Sumando todas las explosiones, Andrews deduce que cerca de 94 kilómetros cúbicos de tierra bajo los epicentros desaparecería de inmediato. Pero eso no es nada comparado con lo que vendría décimas de segundos después.
Unos 232.000 kilómetros cuadrados de edificios, puentes y todo tipo de infraestructura serían simplemente arrasados por las ondas expansivas de las explosiones. Para una mejor percepción de las dimensiones, ese territorio equivale a unas 295 megápolis como Nueva York. O sea, al menos una sexta parte de la población global sería aniquilada por las consecuencias inmediatas de una catástrofe de este tipo.
Todo lo que se encontrase en los 79.000 kilómetros cuadrados de tierra alrededor de las explosiones sería literalmente evaporado por las bolas de fuego subsecuentes a las detonaciones. Todo material orgánico que se encontrase localizado en los siguientes 5,8 millones de kilómetros cuadrados recibiría quemaduras de tercer grado. Es decir, todo aquel que se encontrase en el espacio equivalente a 3.700 urbes como Londres sería afectado por este mal.
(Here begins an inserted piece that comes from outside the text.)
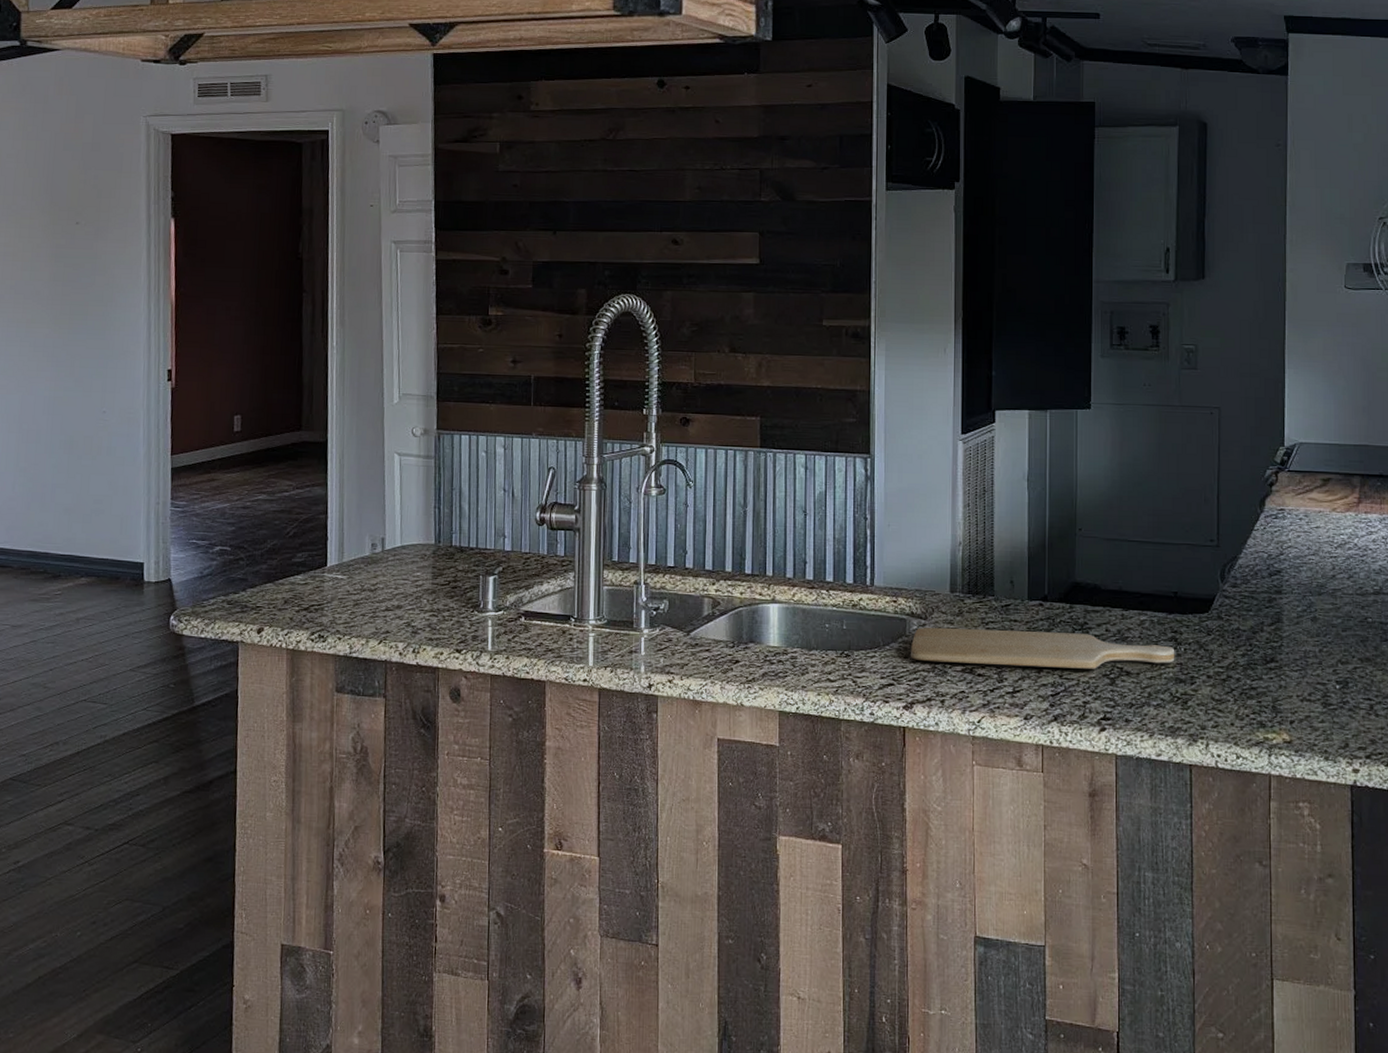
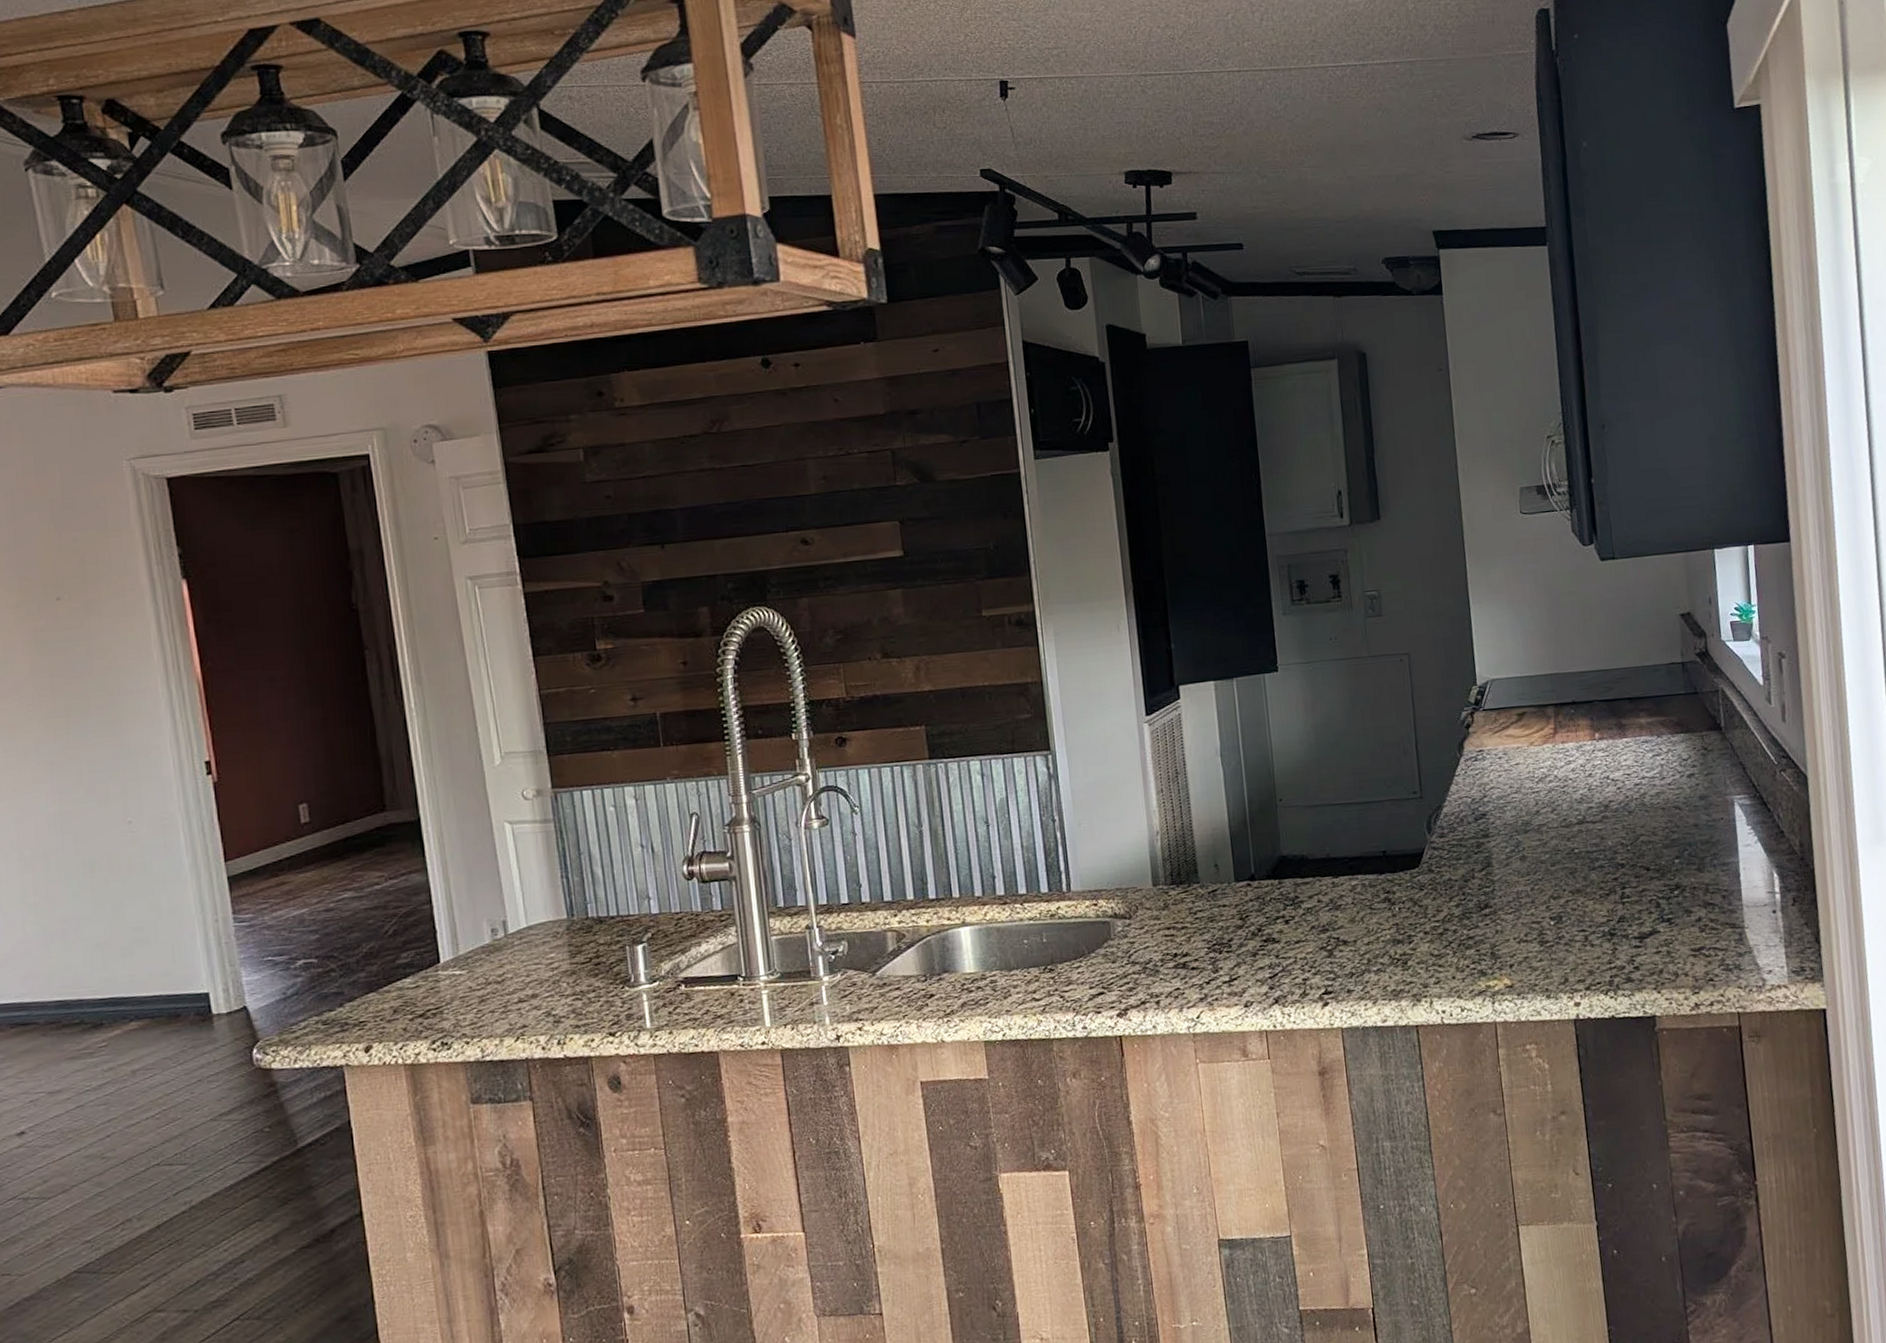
chopping board: present [911,627,1175,669] -> none [1118,907,1391,964]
Por último, la radiación contaminaría un área equivalente a los 284,000 kilómetros cuadrados. Si le agregamos a eso las condiciones climáticas como los vientos y las precipitaciones no es difícil de predecir que una gran parte de la radiación alcanzaría las capas superiores de la atmósfera, por lo que la cantidad de afectados a largo plazo sería mayor aún.
Sea como sea, cientos o miles de millones de personas morirían solo en la primera hora después de los ataques. Una cifra terrible, pero tal vez no sea lo peor comparado con lo que tendrían que enfrentar los supervivientes.
El invierno está cerca
El invierno nuclear es un fenómeno hipotético, pero se estima que sus consecuencias sean muy parecidas a otro fenómeno que sí ha sido bien estudiado: el invierno volcánico. Las erupciones liberan a la atmósfera toneladas de aerosoles y partículas finas, que si bien calientan la atmosfera de manera inmediata, a largo plazo son capaces de enfriar nuestro planeta, reflejando la luz solar.
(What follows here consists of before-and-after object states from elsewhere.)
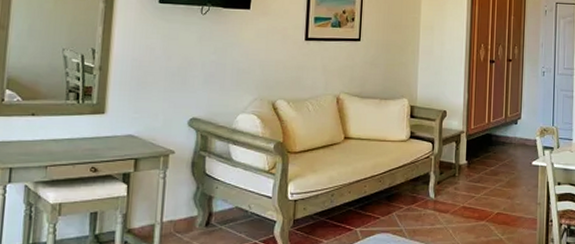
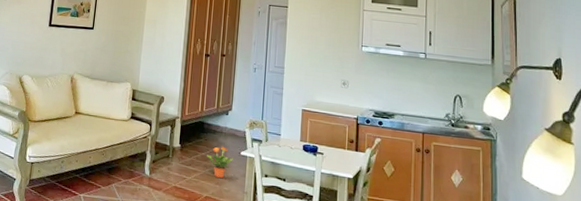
potted plant: none [495,158,524,192] -> present [206,146,233,179]

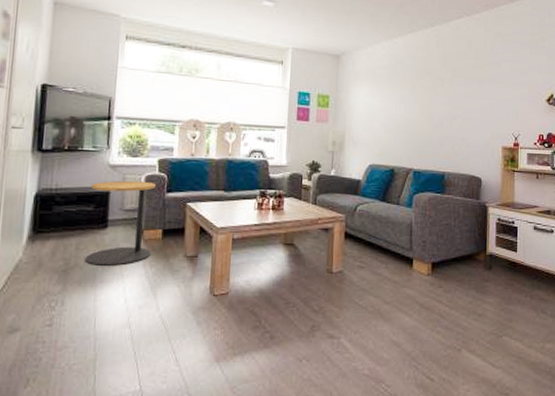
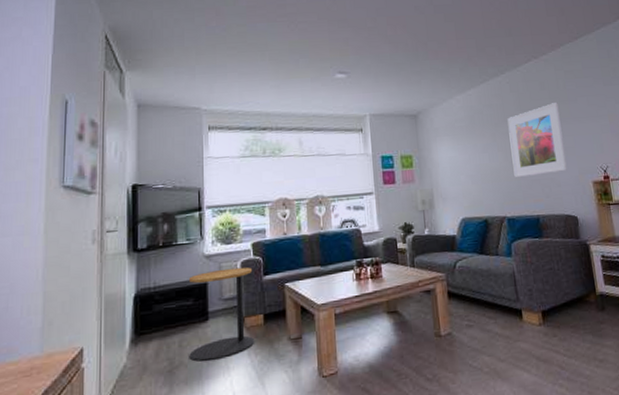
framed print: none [427,63,482,133] -> present [507,101,567,178]

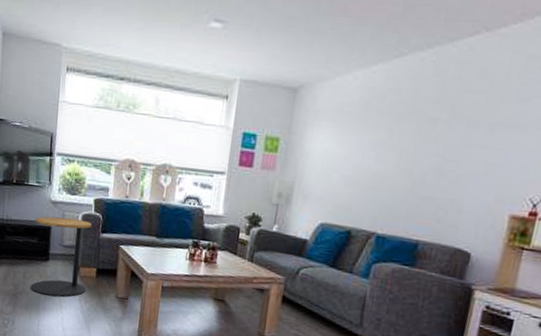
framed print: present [507,101,567,178] -> none [402,98,499,195]

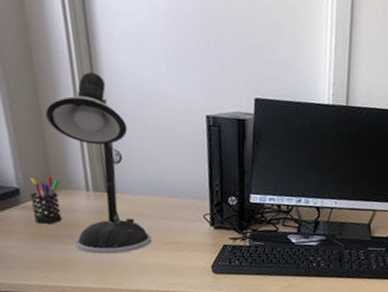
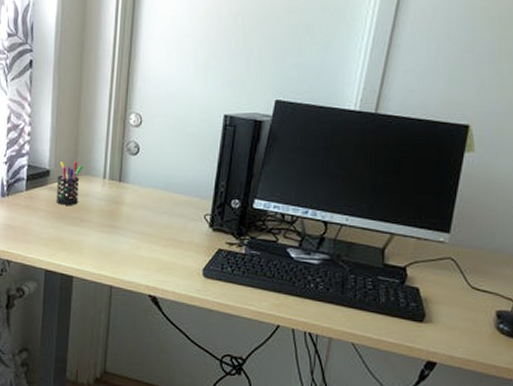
desk lamp: present [45,72,153,255] -> none [83,68,152,243]

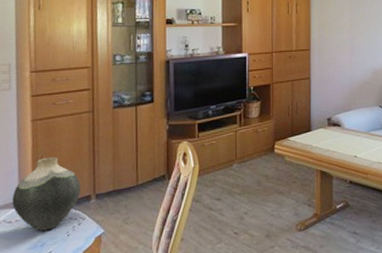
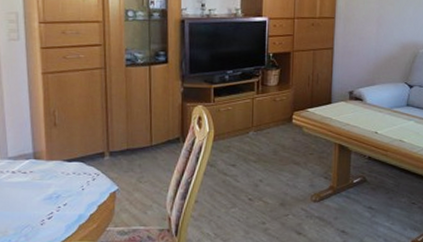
vase: present [12,156,81,231] -> none [26,111,94,183]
Los seres humanos ya han sido testigos de este tipo de enfriamiento global, durante el período histórico conocido como La Pequeña Edad de Hielo que tuvo lugar entre los siglos XIV y XIX, debido a que el mundo experimentó una elevada actividad volcánica. Pero incluso antes de que existiéramos, se produjeron varias extinciones impulsadas por masivas erupciones volcánicas, que mantuvieron el planeta literalmente congelado por miles de años.
El hipotético invierno nuclear es esencialmente lo mismo, con la excepción de que el mundo estaría cubierto por una capa de cenizas microscópicas y altamente radioactivas. Inhale un poco de estas y estaría condenado.
Un estudio del Departamento de Ciencias Ambientales de la Universidad de Rutgers indica que unas 100 detonaciones similares a las de Hiroshima liberarían a la atmósfera suficiente carbono como para reducir la temperatura promedio global en un grado Celsius. La detonación de todas las bombas nucleares existentes reduciría la penetración de los rayos solares en casi el 100%, indica Andrews. Eso sometería a la Tierra a una total oscuridad y a un invierno que duraría no decenas, sino centenares de años, hasta que poco a poco la atmósfera se limpie.
Bastaría con decir que esto pararía la fotosíntesis de las plantas, que se alimentan de la energía solar y producen como resultado el oxígeno que todos respiramos. Si bien los supervivientes podrían producir su propio oxígeno mediante costosas tecnologías, no podrían frenar el colapso de la cadena alimenticia, que tiene a las plantas como base. Todo esto daría lugar a una extinción en masa, que, probablemente, no eludiría nuestra propia especie.
Los pocos supervivientes tendrían que luchar por su existencia bajo tierra, ya que la superficie constituirá en sí un paisaje totalmente radioactivo, para, en el mejor de los casos, dar inicio mucho después a una nueva civilización.